| QUOTED PASSAGE |
Up To 117 Million Americans to Lose Their Health Plan;
Employer-Provided Insurance to See 9% Cost Increase Next Year
The promises made about health reform suffered two more hits this week as more and more troubling truths about the impact the Democrats’ recently enacted health care overhaul will have on the American people were revealed – health care costs are continuing to skyrocket and more than half of all Americans with employer-provided health insurance could lose their current health coverage. Those disturbing details are contained within a survey from Pricewaterhouse Coopers and new regulations from the Department of Health and Human Services, Department of Labor, and Department of the Treasury.
Buried deep within the new regulations that will govern employer-provided health coverage is the startling estimate that by 2013, under the most likely scenario, 87 million Americans (1 out of 2 Americans with employer coverage) will no longer be able to retain the health plan they have and like. According to that same regulation, this number could be as high as 117 million Americans (7 out of 10 Americans with employer coverage) being forced to change health plans. And these numbers could be higher if the Obama Administration's assumptions and estimates turn out to be overly optimistic.

| TASKS TO CARRY OUT |
1. In the health reform text, how many Americans are expected to lose their current plan by 2013 under the most likely scenario?
2. Name every organization the health reform text gives as a source of the details it reports.
3. Carry on writing the health reform text, starting after its final sentence.

| Dataset excerpts |
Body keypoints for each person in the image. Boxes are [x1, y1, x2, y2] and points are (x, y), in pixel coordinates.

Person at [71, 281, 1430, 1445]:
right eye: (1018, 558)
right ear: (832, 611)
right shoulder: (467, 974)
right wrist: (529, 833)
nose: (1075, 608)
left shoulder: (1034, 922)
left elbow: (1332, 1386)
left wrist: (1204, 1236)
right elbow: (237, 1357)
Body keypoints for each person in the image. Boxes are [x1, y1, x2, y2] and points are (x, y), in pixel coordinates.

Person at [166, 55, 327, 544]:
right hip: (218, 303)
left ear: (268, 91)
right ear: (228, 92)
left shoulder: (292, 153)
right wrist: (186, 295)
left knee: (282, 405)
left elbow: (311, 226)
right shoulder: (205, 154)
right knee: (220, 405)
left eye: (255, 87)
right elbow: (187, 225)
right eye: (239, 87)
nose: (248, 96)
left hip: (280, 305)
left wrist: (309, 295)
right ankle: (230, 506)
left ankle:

| RESPONSES BY TASK |
1. 87 million Americans, or 1 out of 2 Americans with employer coverage.

2. Pricewaterhouse Coopers, the Department of Health and Human Services, the Department of Labor, and the Department of the Treasury.

3.
So much for the President’s claim that, “If you like your health care plan, you can keep your health care plan.” Even the New York Times reported, “the rules appear to fall short of the sweeping commitments President Obama made while trying to reassure the public in the fight over health legislation.”
As if that were not enough, echoing estimates by the non-partisan Congressional Budget Office (CBO) showing that health insurance premiums for millions of families would actually increase under the Democrats’ health care law, PricewaterhouseCoopers reveals that employers and employees will see a nine percent increase in their medical costs in 2011. For the average employee, this increase in medical costs could be as much as $1,200 in 2011 alone.1
No wonder the majority of Americans continue to oppose the health law. It spends one-trillion dollars, increases taxes, cuts Medicare to fund a new entitlement program, increases the cost of health insurance, and forces Americans out of the health plan they have and like.
1 See Kaiser Family Foundation and the Health Research & Educational Trust (HRET), Employer Health Benefits Survey (2009) (calculating average impact of a 9% increase in medical cost using $13,375 average total employer premium).